Treatment of chromium-contaminated water using a highly efficient, novel ternary synergistic S–rGO–BiOBr–In2S3 heterojunction

Abstract

The goal of the current study is to form a Z-scheme heterojunction between narrow band gap In₂S₃ (indium sulphide) and wide band gap BiOBr (bismuth oxobromide) to minimize the photoinduced charge carrier recombination and increase the visible light harvesting capacity of the nanocomposite for Cr(VI) elimination from polluted water. The exfoliated and corrugated S-doped rGO (sulphur-doped graphene oxide) were used to enhance the surface area and conductivity, encourage nucleation, and act as anchor sites for interfacial contact between BiOBr and In₂S₃ to facilitate efficient charge transfer.
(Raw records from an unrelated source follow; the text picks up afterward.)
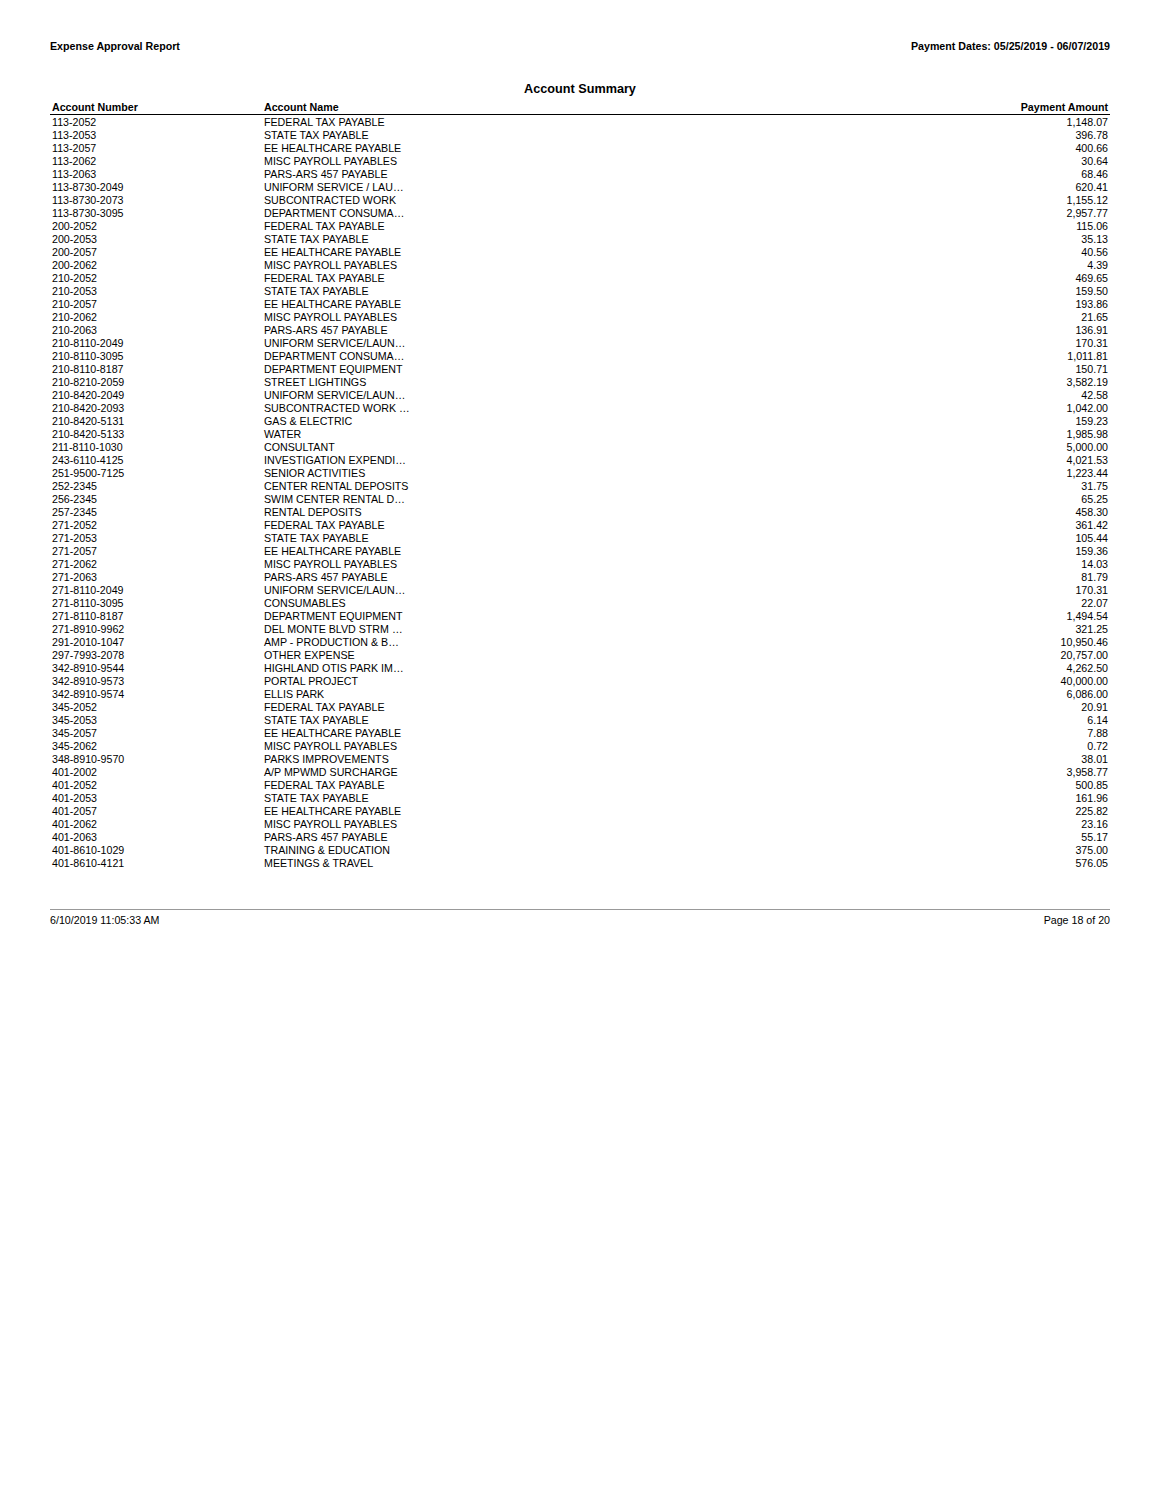Expense Approval Report Payment Dates: 05/25/2019 - 06/07/2019
Account Summary
| Account Number | Account Name | Payment Amount |
| --- | --- | --- |
| 113-2052 | FEDERAL TAX PAYABLE | 1,148.07 |
| 113-2053 | STATE TAX PAYABLE | 396.78 |
| 113-2057 | EE HEALTHCARE PAYABLE | 400.66 |
| 113-2062 | MISC PAYROLL PAYABLES | 30.64 |
| 113-2063 | PARS-ARS 457 PAYABLE | 68.46 |
| 113-8730-2049 | UNIFORM SERVICE / LAU… | 620.41 |
| 113-8730-2073 | SUBCONTRACTED WORK | 1,155.12 |
| 113-8730-3095 | DEPARTMENT CONSUMA… | 2,957.77 |
| 200-2052 | FEDERAL TAX PAYABLE | 115.06 |
| 200-2053 | STATE TAX PAYABLE | 35.13 |
| 200-2057 | EE HEALTHCARE PAYABLE | 40.56 |
| 200-2062 | MISC PAYROLL PAYABLES | 4.39 |
| 210-2052 | FEDERAL TAX PAYABLE | 469.65 |
| 210-2053 | STATE TAX PAYABLE | 159.50 |
| 210-2057 | EE HEALTHCARE PAYABLE | 193.86 |
| 210-2062 | MISC PAYROLL PAYABLES | 21.65 |
| 210-2063 | PARS-ARS 457 PAYABLE | 136.91 |
| 210-8110-2049 | UNIFORM SERVICE/LAUN… | 170.31 |
| 210-8110-3095 | DEPARTMENT CONSUMA… | 1,011.81 |
| 210-8110-8187 | DEPARTMENT EQUIPMENT | 150.71 |
| 210-8210-2059 | STREET LIGHTINGS | 3,582.19 |
| 210-8420-2049 | UNIFORM SERVICE/LAUN… | 42.58 |
| 210-8420-2093 | SUBCONTRACTED WORK … | 1,042.00 |
| 210-8420-5131 | GAS & ELECTRIC | 159.23 |
| 210-8420-5133 | WATER | 1,985.98 |
| 211-8110-1030 | CONSULTANT | 5,000.00 |
| 243-6110-4125 | INVESTIGATION EXPENDI… | 4,021.53 |
| 251-9500-7125 | SENIOR ACTIVITIES | 1,223.44 |
| 252-2345 | CENTER RENTAL DEPOSITS | 31.75 |
| 256-2345 | SWIM CENTER RENTAL D… | 65.25 |
| 257-2345 | RENTAL DEPOSITS | 458.30 |
| 271-2052 | FEDERAL TAX PAYABLE | 361.42 |
| 271-2053 | STATE TAX PAYABLE | 105.44 |
| 271-2057 | EE HEALTHCARE PAYABLE | 159.36 |
| 271-2062 | MISC PAYROLL PAYABLES | 14.03 |
| 271-2063 | PARS-ARS 457 PAYABLE | 81.79 |
| 271-8110-2049 | UNIFORM SERVICE/LAUN… | 170.31 |
| 271-8110-3095 | CONSUMABLES | 22.07 |
| 271-8110-8187 | DEPARTMENT EQUIPMENT | 1,494.54 |
| 271-8910-9962 | DEL MONTE BLVD STRM … | 321.25 |
| 291-2010-1047 | AMP - PRODUCTION & B… | 10,950.46 |
| 297-7993-2078 | OTHER EXPENSE | 20,757.00 |
| 342-8910-9544 | HIGHLAND OTIS PARK IM… | 4,262.50 |
| 342-8910-9573 | PORTAL PROJECT | 40,000.00 |
| 342-8910-9574 | ELLIS PARK | 6,086.00 |
| 345-2052 | FEDERAL TAX PAYABLE | 20.91 |
| 345-2053 | STATE TAX PAYABLE | 6.14 |
| 345-2057 | EE HEALTHCARE PAYABLE | 7.88 |
| 345-2062 | MISC PAYROLL PAYABLES | 0.72 |
| 348-8910-9570 | PARKS IMPROVEMENTS | 38.01 |
| 401-2002 | A/P MPWMD SURCHARGE | 3,958.77 |
| 401-2052 | FEDERAL TAX PAYABLE | 500.85 |
| 401-2053 | STATE TAX PAYABLE | 161.96 |
| 401-2057 | EE HEALTHCARE PAYABLE | 225.82 |
| 401-2062 | MISC PAYROLL PAYABLES | 23.16 |
| 401-2063 | PARS-ARS 457 PAYABLE | 55.17 |
| 401-8610-1029 | TRAINING & EDUCATION | 375.00 |
| 401-8610-4121 | MEETINGS & TRAVEL | 576.05 |
6/10/2019 11:05:33 AM Page 18 of 20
In this work, a BiOBr–In₂S₃–SrGO nanocomposite was successfully synthesized by a facile hydrothermal method. The optical and physicochemical properties of the synthesized nanomaterials (NMs) were characterized using XRD, FTIR, FE-SEM, EDAX, HRTEM, XPS, UV-DRS, Raman and photoluminescence spectroscopy. The results reveal that almost 96.6% Cr(VI) removal was achieved from an initial Cr(VI) dose of 100 mg L⁻¹ by the nanocomposite within 2 h under the illumination of solar light. On the other hand, the Cr(VI) reduction was limited to 33.4% and 30.9% using the individual NMs of BiOBr and In₂S₃, respectively. The reduction of Cr(VI) follows pseudo-first-order kinetics. The calculated apparent rate constant (K_app) of the nanocomposite was 3 times more than the individual NMs of BiOBr and In₂S₃, with an excellent recycling activity.